Wir dürfen Ihnen keine Bilder zeigen – das würde zu viel verraten –, aber ein wenig beschreiben, was auf den ersten Entwürfen zu sehen ist, dürfen wir schon. Also: Zu Beginn ist das zentrale Bild eine überdimensionale Hochzeitstafel – eingerahmt von drei riesigen Bäumen. Deren Kronen sind Lichterkugeln, die aus einem großen Knäuel aus Lichterketten bestehen. Die Hochzeitstafel kann – und das merkt man erst später – an den Bäumen nach oben gefahren werden. Darunter: der Hades.
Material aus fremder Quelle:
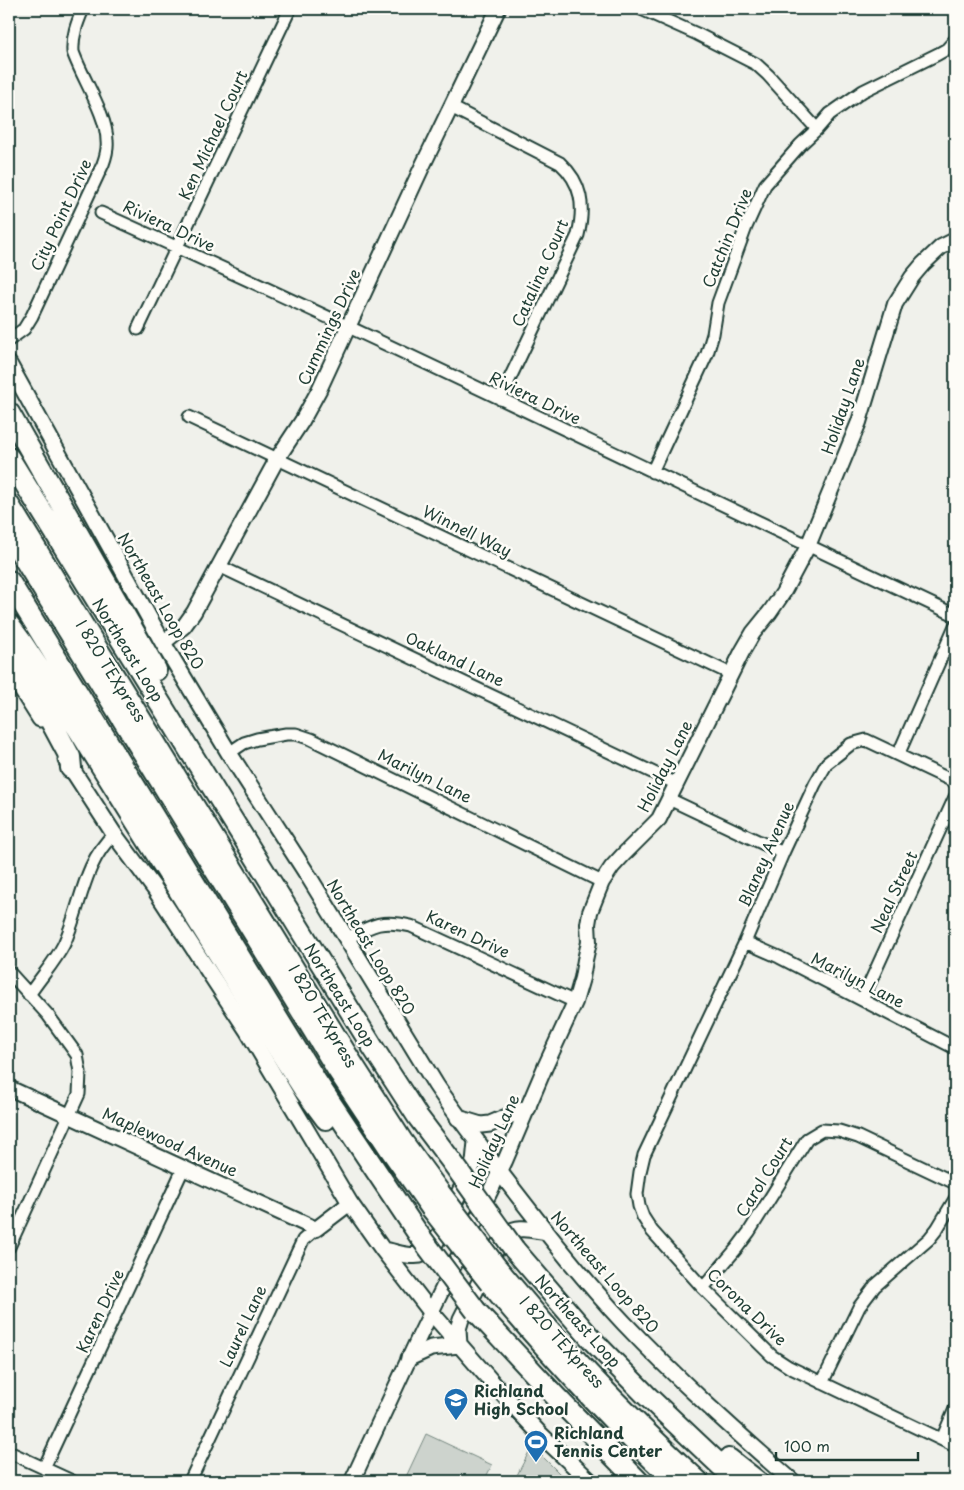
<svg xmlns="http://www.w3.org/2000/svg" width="964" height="1490" viewBox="0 0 964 1490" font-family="'Playpen Sans',sans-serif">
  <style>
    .green { fill: #cdd3cd; stroke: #768880 }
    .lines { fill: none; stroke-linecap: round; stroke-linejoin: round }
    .minor-casing { stroke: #1f3d34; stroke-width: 15 }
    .tertiary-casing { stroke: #1f3d34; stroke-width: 18 }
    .secondary-casing { stroke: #1f3d34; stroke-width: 19 }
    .motorway-casing { stroke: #1f3d34; stroke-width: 24 }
    .minor { stroke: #fdfcf7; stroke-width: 11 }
    .tertiary { stroke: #fdfcf7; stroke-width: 14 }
    .secondary { stroke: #fdfcf7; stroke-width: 15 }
    .motorway { stroke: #fdfcf7; stroke-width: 20 }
    .motorway-bridge-casing { stroke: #1f3d34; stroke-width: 24; stroke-linecap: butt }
    .motorway-bridge { stroke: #fdfcf7; stroke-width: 20 }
    .labels { text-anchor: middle; stroke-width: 5; stroke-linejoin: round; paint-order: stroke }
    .street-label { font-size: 16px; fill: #1f3d34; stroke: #fdfcf7 }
    .poi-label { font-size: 16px; font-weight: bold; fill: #1f3d34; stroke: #fdfcf7; text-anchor: start }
  </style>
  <rect width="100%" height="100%" fill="#f0f1eb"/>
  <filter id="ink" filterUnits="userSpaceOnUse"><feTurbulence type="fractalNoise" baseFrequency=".02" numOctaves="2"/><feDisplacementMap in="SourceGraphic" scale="10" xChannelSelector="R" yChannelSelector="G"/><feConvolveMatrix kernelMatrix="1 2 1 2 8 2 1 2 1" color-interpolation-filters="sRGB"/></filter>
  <g filter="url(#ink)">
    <!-- green -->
    <path class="green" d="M426,1434L492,1465L484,1481H404Z
      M532,1446L567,1481H514Z"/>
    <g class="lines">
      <defs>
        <path id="minor" d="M641,9L697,34L756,64L768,75L817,129
          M451,107L560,163C582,183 585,206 578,235L500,399
          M101,213C388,342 670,481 955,615
          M138,329L290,9
          M9,340L24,329L32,316L103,164C106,156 108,149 107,141C107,115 82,78 73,52C72,36 77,23 83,9
          M189,417L731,674
          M652,472L707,354L713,334L718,303L746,227L765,185L800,145L817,129L830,114L863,91L938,54L947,49L955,40
          M219,566L677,784
          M229,753L244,743L257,739L286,734H296L311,739L602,882
          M898,755L955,626
          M955,782L866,740L851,744L827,763L815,784L783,853L745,942L644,1155L640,1172L637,1194L639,1206L643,1217L652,1231L703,1288L772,1356L789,1367L955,1446
          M669,799L783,853
          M346,939C372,925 381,919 411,926L575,1002
          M745,942L779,957L955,1048
          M9,972L48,1015L77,1055L80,1072L79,1094L9,1247
          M29,995C40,978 55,962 64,944C81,907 83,863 114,834
          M862,1000L955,797
          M703,1288L737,1248L749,1232L807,1139L822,1130L839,1131L858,1137L955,1183
          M822,1383L859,1307L875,1286L929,1239L937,1229L955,1199
          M942,1439L955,1409
          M9,1452L72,1481
          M44,1468L184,1167
          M190,1481L303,1240L316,1229"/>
        <path id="tertiary" d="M163,643L184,626L194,612L277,459L302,421L319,390L422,167L498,9
          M9,1088L316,1229L350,1203
          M352,1481L420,1335L505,1161L545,1067L575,1002L582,978L585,960L589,942L588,924L590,912L602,882L612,867L623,855L659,819L742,652L753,633L770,612L783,593L808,546L859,422L895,304L912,277L923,264L941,247L955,240"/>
        <path id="secondary" d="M9,364L163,643L229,753L309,877L436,1085C456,1115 478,1142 499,1171C539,1223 579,1275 624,1323C677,1379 734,1430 792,1481
          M9,670L40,719
          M66,760L114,834L154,888L247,1030L350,1203L383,1250L431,1312L498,1389L541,1435L590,1481
          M458,1118L481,1125L490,1124L528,1108
          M383,1250C402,1253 417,1262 433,1248L474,1162L476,1142
          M409,1358L431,1348L459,1345L458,1329L461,1319L503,1236C517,1225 529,1229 546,1232"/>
        <path id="motorway" d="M9,413L156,670
          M9,458L372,1046L418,1117L452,1162
          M9,505L350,1060L402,1141L440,1193
          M9,534L337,1069L390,1149L432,1209
          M9,581L316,1081L419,1235
          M9,625L23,644L55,692L268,1033L303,1088L326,1119
          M9,643L70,757L71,768
          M514,1249L593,1341L646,1395L737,1481
          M497,1268C527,1304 557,1340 589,1374C624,1411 661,1447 698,1481
          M490,1283C548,1353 609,1419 675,1481
          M476,1311L557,1398L638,1481
          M729,1459L757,1481"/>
      </defs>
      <!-- minor casing -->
      <use href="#minor" class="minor-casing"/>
      <!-- tertiary casing -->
      <use href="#tertiary" class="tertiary-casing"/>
      <!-- secondary casing -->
      <use href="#secondary" class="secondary-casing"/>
      <!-- motorway casing -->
      <use href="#motorway" class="motorway-casing"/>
      <!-- minor -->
      <use href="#minor" class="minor"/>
      <!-- tertiary -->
      <use href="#tertiary" class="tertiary"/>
      <!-- secondary -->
      <use href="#secondary" class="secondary"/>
      <!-- motorway -->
      <use href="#motorway" class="motorway"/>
      <defs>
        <path id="motorway-bridge" d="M452,1162L514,1249
          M440,1193L497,1268
          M432,1209L490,1283
          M419,1235L476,1311"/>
      </defs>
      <!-- motorway-bridge casing -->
      <use href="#motorway-bridge" class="motorway-bridge-casing"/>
      <!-- motorway-bridge -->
      <use href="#motorway-bridge" class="motorway-bridge"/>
    </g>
  </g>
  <!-- icons -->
  <defs>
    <symbol id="school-pin" viewBox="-11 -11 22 30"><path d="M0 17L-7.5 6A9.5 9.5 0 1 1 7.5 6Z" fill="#1f6fb2" stroke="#fdfcf7"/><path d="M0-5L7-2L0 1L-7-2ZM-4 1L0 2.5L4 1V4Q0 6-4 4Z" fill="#fff"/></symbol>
    <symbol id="stadium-pin" viewBox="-11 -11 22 30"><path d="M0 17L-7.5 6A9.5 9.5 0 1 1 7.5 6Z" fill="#1f6fb2" stroke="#fdfcf7"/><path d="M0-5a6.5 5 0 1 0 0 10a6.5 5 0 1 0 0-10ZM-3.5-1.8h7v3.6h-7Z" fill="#fff"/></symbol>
  </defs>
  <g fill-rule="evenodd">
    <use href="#school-pin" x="442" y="1386" width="28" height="38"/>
    <use href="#stadium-pin" x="522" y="1428" width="28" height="38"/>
  </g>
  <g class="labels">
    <!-- street labels -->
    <g class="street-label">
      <text transform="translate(213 135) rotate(-65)" y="6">Ken Michael Court</text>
      <text transform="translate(61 215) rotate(-65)" y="6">City Point Drive</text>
      <text transform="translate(169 226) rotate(25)" y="6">Riviera Drive</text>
      <text transform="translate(727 238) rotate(-68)" y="6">Catchin Drive</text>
      <text transform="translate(540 273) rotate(-66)" y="6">Catalina Court</text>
      <text transform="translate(329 327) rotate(-65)" y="6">Cummings Drive</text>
      <text transform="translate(535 398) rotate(26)" y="6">Riviera Drive</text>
      <text transform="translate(843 406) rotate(-71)" y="6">Holiday Lane</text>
      <text transform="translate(467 531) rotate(26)" y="6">Winnell Way</text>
      <text transform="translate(161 601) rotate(60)" y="6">Northeast Loop 820</text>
      <text transform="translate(128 650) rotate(58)" y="6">Northeast Loop</text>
      <text transform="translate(455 659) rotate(25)" y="6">Oakland Lane</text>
      <text transform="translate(111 671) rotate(58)" y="6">I 820 TEXpress</text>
      <text transform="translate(665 766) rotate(-63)" y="6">Holiday Lane</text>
      <text transform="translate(425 776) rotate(26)" y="6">Marilyn Lane</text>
      <text transform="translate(766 854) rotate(-66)" y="6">Blaney Avenue</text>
      <text transform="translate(894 892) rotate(-65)" y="6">Neal Street</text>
      <text transform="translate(468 934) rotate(25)" y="6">Karen Drive</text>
      <text transform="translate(371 947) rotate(59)" y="6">Northeast Loop 820</text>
      <text transform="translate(858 980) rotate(27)" y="6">Marilyn Lane</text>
      <text transform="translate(340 995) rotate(58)" y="6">Northeast Loop</text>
      <text transform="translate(323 1016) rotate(59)" y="6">I 820 TEXpress</text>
      <text transform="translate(494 1141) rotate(-66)" y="6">Holiday Lane</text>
      <text transform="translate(170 1142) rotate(24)" y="6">Maplewood Avenue</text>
      <text transform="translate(764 1177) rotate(-58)" y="6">Carol Court</text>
      <text transform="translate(605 1272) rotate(49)" y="6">Northeast Loop 820</text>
      <text transform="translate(747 1307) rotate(44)" y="6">Corona Drive</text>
      <text transform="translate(100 1311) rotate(-65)" y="6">Karen Drive</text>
      <text transform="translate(578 1321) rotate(48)" y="6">Northeast Loop</text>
      <text transform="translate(243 1326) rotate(-65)" y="6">Laurel Lane</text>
      <text transform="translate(562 1342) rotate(48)" y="6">I 820 TEXpress</text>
    </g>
    <!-- poi labels -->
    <g class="poi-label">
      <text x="474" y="1397">Richland<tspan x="474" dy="18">High School</tspan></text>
      <text x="554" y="1439">Richland<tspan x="554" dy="18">Tennis Center</tspan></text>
    </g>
  </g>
  <!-- margin -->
  <rect width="964" height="1490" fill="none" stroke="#fdfcf7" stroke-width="30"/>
  <rect x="15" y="15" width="934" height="1460" fill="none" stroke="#1f3d34" stroke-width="2" filter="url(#ink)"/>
  <!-- scale -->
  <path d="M776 1452v8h142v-8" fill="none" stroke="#1f3d34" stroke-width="2.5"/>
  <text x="784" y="1452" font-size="15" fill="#1f3d34" stroke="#fdfcf7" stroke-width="4" paint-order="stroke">100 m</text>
</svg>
Und die Kostüme? Die sind ganz im Stile der – richtig – romantischen Avantgarde.
Von einem, der gefordert sein will
„Diese Geschichte ist doch brandaktuell und hätte heute als Schicksalsgeschichte in den Chronikseiten des Boulevards stehen können: ‚Drama! Braut stirbt eine Stunde nach Hochzeit bei Autocrash – Bräutigam verzweifelt!‘ Ich finde, dass wir das so machen, ist ziemlich naheliegend.“ Der das sagt, ist sicher der wienerischste aller Opernstars: Georg Nigl. Er ist Orfeo, der Rockstar. Das Projekt gefällt Nigl, es fordert ihn:
„Ich bin kein Sänger, den man als Bariton engagiert. Aber die künstlerische Konstellation reizt mich. Tom Morris hat einen Theaterzugang, den ich sehr mag. Große Regisseure wie Andrea Breth oder Hans Neuenfels arbeiten genau so. Beim Sprechtheater habe ich einen Text und muss die Strenge finden. Bei Monteverdi habe ich die Strenge und muss darin die Freiheit finden. Bei ‚L’Orfeo‘ ist es dieser unglaubliche Aufbau, und dann bricht diese totale Einsamkeit aus.“ Georg Nigl, der als Kind schon bei den Sängerknaben gesungen und mit den beeindruckendsten und erfolgreichsten Dirigenten und Regisseur*innen gearbeitet hat, ist Tom Morris in seiner Leidenschaft und Begeisterungsfähigkeit nicht unähnlich.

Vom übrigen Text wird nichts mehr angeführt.